Cloud Object Storage is aimed at customers unstructured data and can be deployed on-premise, as part of IBM Cloud Platform offerings, or in hybrid form.

Its hardware and storage software products also allow for hybrid cloud connectivity.

What is the IBM container strategy?

Containers can be managed on IBM via Red Hat OpenShift or various IBM cloud services.

These include OpenShift on IBM Cloud, IBM Cloud Code Engine, IBM Cloud Kubernetes Service and IBM z/OS Container Platform.

What consumption models of purchasing does IBM offer?

IBM’s Storage as a Service works across on-premise datacentre and cloud and is based on IBM FlashSystem and DS8900F hardware.

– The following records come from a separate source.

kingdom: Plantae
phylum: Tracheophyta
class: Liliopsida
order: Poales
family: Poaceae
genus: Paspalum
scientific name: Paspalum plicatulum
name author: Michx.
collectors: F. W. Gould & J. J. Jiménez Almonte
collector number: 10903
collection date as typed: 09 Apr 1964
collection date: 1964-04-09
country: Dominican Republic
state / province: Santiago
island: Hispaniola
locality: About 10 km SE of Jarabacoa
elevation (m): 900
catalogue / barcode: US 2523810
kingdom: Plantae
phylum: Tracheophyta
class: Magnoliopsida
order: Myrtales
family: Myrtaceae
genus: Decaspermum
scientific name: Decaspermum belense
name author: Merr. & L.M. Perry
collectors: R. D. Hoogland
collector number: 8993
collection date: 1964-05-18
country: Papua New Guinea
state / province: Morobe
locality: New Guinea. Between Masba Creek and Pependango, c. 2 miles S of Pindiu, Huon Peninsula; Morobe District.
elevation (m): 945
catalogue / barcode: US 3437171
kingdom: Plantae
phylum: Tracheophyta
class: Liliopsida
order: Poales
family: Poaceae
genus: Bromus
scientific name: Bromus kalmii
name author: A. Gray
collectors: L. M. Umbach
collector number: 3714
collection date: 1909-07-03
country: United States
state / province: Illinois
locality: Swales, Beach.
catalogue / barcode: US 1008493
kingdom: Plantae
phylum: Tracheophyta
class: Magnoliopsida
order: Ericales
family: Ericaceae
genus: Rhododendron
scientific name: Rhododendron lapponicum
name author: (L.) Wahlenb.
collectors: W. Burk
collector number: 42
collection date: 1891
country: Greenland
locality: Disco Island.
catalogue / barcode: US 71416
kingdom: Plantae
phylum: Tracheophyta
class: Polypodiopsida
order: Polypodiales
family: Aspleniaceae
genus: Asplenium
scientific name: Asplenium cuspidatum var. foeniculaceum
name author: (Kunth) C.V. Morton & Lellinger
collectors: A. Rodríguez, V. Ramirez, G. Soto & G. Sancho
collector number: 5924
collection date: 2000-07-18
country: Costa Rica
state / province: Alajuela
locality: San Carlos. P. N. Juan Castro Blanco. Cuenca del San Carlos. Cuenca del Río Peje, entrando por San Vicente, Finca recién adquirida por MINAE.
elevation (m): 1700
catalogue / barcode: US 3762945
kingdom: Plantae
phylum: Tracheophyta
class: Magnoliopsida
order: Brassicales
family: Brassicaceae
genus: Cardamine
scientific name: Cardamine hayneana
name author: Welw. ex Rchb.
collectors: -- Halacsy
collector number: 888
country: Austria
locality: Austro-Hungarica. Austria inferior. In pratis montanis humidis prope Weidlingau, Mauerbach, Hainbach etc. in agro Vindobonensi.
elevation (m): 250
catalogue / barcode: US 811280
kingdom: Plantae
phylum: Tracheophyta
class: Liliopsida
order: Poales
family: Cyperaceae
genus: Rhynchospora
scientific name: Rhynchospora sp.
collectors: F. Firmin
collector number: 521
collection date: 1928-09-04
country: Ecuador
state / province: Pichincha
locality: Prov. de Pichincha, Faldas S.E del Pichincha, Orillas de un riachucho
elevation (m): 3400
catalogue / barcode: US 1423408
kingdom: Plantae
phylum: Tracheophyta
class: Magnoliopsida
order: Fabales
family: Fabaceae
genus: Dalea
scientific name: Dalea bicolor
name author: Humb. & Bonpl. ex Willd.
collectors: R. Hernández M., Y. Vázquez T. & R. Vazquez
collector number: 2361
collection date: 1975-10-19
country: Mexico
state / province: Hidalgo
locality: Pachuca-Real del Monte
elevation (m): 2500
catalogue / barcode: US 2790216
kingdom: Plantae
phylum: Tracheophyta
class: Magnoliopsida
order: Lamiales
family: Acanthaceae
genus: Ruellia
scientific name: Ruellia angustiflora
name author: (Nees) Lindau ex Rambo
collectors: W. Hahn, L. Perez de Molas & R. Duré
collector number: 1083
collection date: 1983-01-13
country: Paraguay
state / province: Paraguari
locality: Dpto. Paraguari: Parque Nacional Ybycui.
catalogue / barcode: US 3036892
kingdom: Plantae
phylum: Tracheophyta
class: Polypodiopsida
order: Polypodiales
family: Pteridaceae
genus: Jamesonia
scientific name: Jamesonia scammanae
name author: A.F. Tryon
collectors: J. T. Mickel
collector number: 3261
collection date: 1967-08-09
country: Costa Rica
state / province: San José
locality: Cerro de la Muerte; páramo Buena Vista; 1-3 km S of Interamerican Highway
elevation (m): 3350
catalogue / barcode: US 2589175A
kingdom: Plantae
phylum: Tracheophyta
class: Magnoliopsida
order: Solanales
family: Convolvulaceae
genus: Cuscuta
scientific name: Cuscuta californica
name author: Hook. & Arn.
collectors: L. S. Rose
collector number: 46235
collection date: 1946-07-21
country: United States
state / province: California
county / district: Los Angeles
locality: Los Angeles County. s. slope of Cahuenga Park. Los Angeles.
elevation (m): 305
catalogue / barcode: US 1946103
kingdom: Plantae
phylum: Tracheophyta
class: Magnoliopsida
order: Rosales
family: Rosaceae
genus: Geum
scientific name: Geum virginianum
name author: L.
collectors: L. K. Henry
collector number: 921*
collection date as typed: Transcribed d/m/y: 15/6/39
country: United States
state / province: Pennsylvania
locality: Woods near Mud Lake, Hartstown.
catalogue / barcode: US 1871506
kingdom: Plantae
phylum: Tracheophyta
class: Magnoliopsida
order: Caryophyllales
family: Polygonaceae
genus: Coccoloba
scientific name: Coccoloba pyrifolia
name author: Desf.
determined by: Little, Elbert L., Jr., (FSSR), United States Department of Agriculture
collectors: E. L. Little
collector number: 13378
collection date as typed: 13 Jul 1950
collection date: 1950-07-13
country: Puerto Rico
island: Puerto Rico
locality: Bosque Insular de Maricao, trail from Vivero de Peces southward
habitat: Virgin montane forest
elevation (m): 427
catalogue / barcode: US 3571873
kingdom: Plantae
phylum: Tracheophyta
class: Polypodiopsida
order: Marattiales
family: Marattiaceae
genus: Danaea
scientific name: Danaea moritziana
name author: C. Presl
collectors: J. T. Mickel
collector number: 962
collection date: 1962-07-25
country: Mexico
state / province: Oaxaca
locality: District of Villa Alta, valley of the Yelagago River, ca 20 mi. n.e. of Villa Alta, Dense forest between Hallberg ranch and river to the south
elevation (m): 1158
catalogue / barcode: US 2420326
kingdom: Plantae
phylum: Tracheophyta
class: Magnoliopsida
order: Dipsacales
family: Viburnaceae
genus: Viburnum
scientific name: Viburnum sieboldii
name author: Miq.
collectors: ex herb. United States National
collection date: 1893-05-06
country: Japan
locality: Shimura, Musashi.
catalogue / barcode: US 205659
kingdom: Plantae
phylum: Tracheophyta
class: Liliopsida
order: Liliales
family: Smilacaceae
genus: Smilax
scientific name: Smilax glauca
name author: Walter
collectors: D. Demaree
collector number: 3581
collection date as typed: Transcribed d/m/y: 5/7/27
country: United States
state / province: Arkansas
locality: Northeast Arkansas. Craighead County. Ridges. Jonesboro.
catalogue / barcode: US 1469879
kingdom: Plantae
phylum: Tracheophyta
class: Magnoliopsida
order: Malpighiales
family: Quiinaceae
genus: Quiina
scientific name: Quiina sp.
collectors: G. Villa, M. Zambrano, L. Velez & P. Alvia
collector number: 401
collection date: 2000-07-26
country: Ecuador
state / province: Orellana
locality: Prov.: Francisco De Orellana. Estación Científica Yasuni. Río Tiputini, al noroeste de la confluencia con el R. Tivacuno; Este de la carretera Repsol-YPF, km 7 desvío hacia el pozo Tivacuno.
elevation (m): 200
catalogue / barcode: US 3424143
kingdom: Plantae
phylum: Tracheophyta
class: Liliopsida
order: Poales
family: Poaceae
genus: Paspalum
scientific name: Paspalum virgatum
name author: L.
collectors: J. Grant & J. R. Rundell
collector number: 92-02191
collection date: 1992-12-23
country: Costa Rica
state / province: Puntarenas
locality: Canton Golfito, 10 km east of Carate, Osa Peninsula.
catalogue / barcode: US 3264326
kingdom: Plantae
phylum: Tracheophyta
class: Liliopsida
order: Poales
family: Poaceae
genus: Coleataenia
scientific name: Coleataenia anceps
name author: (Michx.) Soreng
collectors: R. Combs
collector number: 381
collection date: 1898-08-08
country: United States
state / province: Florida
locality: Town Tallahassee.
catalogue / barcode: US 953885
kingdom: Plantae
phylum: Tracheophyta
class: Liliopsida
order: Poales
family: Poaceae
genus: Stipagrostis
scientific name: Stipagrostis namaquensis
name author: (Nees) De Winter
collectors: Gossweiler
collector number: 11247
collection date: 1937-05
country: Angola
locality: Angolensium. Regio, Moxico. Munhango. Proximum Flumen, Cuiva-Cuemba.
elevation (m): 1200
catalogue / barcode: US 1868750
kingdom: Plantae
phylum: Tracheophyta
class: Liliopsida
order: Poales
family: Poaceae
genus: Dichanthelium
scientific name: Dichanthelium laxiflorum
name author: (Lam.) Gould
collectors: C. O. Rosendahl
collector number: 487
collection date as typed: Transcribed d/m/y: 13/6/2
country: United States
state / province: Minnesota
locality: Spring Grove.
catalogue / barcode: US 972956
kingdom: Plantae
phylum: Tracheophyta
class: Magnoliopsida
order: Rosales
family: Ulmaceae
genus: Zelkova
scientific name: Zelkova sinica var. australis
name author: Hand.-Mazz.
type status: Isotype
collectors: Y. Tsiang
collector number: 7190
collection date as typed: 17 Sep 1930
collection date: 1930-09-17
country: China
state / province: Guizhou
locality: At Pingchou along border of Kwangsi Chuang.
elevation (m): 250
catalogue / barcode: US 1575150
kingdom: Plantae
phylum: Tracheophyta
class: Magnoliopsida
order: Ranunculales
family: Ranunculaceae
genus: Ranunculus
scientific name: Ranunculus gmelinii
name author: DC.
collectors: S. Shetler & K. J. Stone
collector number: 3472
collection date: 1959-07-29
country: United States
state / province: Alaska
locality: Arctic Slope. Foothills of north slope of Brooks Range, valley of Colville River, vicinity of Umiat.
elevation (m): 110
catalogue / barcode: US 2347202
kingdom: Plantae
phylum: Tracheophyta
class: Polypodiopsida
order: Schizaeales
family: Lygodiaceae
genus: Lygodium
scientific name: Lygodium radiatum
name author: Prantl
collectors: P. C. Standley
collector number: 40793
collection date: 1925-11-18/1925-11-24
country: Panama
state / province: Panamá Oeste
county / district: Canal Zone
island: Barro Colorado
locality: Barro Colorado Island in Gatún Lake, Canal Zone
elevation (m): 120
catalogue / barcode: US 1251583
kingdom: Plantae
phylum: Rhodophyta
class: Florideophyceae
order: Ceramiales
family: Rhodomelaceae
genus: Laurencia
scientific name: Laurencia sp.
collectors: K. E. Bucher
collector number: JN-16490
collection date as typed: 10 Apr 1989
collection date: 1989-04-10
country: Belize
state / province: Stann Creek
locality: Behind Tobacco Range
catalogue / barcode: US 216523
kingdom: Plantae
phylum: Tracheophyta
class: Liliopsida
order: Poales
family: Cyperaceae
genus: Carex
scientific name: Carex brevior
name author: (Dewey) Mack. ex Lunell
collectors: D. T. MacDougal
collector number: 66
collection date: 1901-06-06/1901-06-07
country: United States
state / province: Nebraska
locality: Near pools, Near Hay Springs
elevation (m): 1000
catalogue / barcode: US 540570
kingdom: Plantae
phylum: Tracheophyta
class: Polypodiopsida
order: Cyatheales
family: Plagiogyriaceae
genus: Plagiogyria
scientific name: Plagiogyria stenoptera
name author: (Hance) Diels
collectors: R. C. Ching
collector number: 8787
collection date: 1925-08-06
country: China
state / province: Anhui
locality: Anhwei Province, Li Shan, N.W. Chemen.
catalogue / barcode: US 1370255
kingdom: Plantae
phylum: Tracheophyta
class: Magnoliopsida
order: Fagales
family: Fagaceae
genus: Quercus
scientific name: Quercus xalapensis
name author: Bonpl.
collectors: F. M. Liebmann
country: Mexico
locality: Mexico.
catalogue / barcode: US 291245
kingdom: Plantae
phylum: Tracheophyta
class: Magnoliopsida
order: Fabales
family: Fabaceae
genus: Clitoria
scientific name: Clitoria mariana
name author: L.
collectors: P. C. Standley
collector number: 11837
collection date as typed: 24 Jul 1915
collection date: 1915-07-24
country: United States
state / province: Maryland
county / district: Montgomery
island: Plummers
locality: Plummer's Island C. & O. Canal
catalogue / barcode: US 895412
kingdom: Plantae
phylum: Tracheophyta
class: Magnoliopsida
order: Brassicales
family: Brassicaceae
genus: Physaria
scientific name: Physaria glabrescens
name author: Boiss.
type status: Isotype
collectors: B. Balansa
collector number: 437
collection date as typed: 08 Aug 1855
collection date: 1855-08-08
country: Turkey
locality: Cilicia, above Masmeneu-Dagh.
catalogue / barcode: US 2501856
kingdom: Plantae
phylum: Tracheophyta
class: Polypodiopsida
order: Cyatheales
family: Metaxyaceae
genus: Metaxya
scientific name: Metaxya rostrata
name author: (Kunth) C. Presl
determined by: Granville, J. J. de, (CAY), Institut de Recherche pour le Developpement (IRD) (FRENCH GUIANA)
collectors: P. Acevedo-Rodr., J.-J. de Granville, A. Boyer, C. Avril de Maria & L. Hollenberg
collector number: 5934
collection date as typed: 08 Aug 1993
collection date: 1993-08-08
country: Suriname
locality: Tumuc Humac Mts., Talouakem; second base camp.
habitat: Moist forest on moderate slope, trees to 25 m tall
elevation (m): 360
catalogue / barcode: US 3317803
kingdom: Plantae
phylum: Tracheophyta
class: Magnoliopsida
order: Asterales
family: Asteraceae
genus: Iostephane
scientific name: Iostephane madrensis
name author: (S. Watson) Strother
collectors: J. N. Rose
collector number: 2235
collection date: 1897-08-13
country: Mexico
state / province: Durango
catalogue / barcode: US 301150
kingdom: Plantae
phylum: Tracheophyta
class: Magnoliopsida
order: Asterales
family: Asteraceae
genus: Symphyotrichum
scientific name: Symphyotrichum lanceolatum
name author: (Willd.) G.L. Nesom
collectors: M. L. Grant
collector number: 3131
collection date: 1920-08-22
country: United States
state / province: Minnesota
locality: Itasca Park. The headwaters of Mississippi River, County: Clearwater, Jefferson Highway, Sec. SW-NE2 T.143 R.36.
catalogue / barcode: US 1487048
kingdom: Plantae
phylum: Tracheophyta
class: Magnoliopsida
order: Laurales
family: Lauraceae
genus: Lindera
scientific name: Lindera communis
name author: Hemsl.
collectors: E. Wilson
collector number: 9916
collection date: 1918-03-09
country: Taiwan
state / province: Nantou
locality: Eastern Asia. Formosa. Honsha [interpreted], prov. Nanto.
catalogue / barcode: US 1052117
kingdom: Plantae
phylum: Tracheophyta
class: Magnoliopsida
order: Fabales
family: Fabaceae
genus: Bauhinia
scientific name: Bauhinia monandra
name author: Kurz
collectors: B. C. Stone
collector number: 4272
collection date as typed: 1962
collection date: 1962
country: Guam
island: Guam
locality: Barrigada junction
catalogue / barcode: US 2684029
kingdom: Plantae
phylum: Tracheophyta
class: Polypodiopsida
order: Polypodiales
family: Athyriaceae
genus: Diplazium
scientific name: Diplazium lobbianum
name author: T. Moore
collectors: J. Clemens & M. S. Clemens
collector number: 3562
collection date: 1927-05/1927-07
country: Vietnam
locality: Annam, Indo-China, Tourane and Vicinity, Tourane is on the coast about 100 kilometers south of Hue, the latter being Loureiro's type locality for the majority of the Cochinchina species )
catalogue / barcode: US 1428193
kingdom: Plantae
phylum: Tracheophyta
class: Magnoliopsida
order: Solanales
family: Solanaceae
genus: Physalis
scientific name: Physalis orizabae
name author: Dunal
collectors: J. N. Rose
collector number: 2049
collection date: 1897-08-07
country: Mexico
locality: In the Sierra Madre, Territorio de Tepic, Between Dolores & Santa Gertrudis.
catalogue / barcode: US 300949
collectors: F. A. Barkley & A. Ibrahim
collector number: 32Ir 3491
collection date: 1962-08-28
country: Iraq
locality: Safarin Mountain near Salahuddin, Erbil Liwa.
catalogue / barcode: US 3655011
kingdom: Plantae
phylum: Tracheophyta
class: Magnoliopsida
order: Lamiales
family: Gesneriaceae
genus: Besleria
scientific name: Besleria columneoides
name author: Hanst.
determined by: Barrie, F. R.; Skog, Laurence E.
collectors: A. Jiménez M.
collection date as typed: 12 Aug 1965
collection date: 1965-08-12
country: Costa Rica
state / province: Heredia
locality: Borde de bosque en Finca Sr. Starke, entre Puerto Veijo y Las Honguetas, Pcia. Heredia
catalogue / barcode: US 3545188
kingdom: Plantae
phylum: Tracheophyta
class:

It comes with a base level set at current needs plus 50% extra pre-installed. Base and expansion capacity cost the same.

Storage as a Service offers three tiers that all have the same latency – down to 50μs – and six nines availability, but differ in terms of minimum capacity, IOPS per TB, read and write throughput. These differences are reflected in costs that range from $80 to $225 per TB per month.

Storage Utility is a pay-per-use model that delivers 200% more than base capacity from day one. That means datacentre upheaval is avoided by over-provisioning and then using IBM Storage Insights to monitor further capacity needs.

Customers pay only for what they use and if their data needs shrink during any month, the bill will reflect usage, albeit with a minimum “base”.